On January 14, House Minority Leader Kevin McCarthy (R-Calif.) announced that the House Republican Steering Committee had unanimously voted to strip Rep. Steve King (R-Iowa) of his committee assignments in light of renewed scrutiny of his racist comments.
“We will not be seating Steve King on any committees in the 116th Congress. It was a unanimous decision,” McCarthy said. “In light of the comments — these are not the first time we have heard these comments. That is not the party of Lincoln, and it is definitely not America. All people are created equal in America, and we want to take a very strong stance about that.”
King’s long history of making racist remarks resurfaced last week after an interview with the New York Times in which he asked, “White nationalist, white supremacist, Western civilization — how did that language become offensive?”
While King’s racist remarks have been largely ignored by fellow Republican lawmakers in the past, backlash to his comments in the New York Times interview prompted widespread condemnation, including from Senator Mitt Romney (R-Utah) who called the remarks “reprehensible,” and Senator Joni Ernst (R-Iowa) who called them “offensive and racist.”

[Entries from a data collection]
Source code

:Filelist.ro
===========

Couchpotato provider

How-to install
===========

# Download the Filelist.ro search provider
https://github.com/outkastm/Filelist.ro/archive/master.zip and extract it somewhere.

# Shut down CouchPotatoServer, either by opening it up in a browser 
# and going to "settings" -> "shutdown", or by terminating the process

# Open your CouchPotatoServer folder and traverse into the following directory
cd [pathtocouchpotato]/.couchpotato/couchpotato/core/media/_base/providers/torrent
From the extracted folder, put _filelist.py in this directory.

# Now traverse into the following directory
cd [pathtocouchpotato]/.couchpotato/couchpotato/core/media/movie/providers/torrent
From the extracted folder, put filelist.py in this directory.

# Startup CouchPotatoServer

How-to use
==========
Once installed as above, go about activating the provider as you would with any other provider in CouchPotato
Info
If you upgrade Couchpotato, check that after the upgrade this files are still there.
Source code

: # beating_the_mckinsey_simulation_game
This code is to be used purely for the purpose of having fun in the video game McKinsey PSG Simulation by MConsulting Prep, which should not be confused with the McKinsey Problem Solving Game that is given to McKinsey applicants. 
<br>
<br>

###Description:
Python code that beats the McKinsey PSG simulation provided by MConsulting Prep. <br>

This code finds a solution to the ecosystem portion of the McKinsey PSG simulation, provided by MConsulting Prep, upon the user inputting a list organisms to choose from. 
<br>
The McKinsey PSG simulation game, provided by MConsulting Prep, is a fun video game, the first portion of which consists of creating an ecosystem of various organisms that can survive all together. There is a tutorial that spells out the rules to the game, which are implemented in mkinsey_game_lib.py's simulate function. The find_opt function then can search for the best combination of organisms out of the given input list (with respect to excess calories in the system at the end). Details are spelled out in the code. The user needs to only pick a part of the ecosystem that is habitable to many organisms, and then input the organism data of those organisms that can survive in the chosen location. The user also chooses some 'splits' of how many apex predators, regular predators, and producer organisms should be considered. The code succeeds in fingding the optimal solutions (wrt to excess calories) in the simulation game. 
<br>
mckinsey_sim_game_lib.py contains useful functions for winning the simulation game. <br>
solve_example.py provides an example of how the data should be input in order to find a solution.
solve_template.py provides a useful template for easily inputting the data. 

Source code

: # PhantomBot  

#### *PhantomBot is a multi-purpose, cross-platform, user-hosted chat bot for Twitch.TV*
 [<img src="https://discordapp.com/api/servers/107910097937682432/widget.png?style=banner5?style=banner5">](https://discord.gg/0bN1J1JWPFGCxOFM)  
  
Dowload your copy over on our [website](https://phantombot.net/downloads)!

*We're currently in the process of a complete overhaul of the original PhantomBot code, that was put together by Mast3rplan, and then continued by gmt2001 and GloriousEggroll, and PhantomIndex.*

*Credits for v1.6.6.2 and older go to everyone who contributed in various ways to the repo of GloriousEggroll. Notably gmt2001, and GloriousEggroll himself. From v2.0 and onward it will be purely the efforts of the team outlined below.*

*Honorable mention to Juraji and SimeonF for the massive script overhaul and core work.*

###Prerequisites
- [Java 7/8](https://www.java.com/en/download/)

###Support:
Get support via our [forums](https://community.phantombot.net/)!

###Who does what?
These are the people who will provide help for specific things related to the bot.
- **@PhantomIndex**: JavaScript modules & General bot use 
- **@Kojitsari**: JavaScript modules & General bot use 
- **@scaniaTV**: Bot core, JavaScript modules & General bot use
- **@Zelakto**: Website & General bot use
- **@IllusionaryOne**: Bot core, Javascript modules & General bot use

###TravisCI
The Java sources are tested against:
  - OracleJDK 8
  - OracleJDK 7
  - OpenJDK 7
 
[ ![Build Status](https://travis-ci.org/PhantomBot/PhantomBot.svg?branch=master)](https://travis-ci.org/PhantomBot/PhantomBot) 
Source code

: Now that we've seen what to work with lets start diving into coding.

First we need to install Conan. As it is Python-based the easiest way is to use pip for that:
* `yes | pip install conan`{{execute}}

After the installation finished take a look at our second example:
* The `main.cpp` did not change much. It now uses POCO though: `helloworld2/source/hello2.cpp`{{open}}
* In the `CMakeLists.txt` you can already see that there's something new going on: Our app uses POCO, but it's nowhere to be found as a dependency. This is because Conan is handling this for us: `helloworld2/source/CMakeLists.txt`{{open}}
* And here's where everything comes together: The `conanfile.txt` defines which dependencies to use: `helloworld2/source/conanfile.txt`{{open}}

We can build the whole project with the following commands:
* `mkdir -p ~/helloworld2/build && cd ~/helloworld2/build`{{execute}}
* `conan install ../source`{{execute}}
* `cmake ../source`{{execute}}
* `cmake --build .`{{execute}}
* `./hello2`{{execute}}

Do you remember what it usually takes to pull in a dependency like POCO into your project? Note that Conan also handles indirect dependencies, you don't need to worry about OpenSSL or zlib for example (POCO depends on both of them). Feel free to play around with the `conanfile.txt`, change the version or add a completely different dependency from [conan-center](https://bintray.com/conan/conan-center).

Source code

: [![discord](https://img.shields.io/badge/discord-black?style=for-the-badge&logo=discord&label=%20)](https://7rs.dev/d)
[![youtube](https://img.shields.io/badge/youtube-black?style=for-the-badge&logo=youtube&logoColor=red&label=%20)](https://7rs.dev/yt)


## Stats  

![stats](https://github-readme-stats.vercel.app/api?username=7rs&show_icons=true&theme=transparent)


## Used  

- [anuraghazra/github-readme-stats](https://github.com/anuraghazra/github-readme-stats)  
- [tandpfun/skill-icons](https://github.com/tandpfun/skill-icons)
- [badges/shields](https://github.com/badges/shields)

Work instructions:
1) List every lawmaker in the passage about Steve King whose name is followed by a party and state abbreviation in parentheses.
2) Continue the passage about Steve King's removal from committee assignments, starting after its last sentence.
The entries have no connection to the passage about Steve King.

Task-by-task results:
1) Kevin McCarthy (R-Calif.), Steve King (R-Iowa), Mitt Romney (R-Utah), Joni Ernst (R-Iowa)

2)
The strongest repudiation came from Senate Majority Leader Mitch McConnell (R-Ky.), who said King’s remarks were “unwelcome and unworthy of his elected position.”
“If he doesn’t understand why ‘white supremacy’ is offensive, he should find another line of work,” McConnell added.
Despite the overwhelming repudiation King faced from members of his own party, some journalists still had a difficult time reporting his comments as racist.
In November of last year, it was the New York Times that showed reluctance to report King’s remarks as “racist,” opting instead to call them “racially tinged.” After an online backlash ensued, the Times changed the wording and updated the story to “more accurately describe Steve King’s history of racist remarks.”
We have updated the language in the article to more accurately describe Steve King's history of racist remarks https://t.co/5Gn6xnseGT
— NYT Politics (@nytpolitics) November 3, 2018
Last week however, it was NBC News who received criticism after Huffington Post contributor Yashar Ali revealed that a standards employee issued guidance to reporters telling them not to refer to King’s comments as “racist.”
“Be careful to avoid characterizing [King’s] remarks as racist,” the guidance said. “It is ok to attribute to others as in ‘what many are calling racist’ or something like that.”
Citing an “informed source,” the Washington Post’s Erik Wemple further reported that NBC News staffers objected to attributing the racism in King’s comments to “others.”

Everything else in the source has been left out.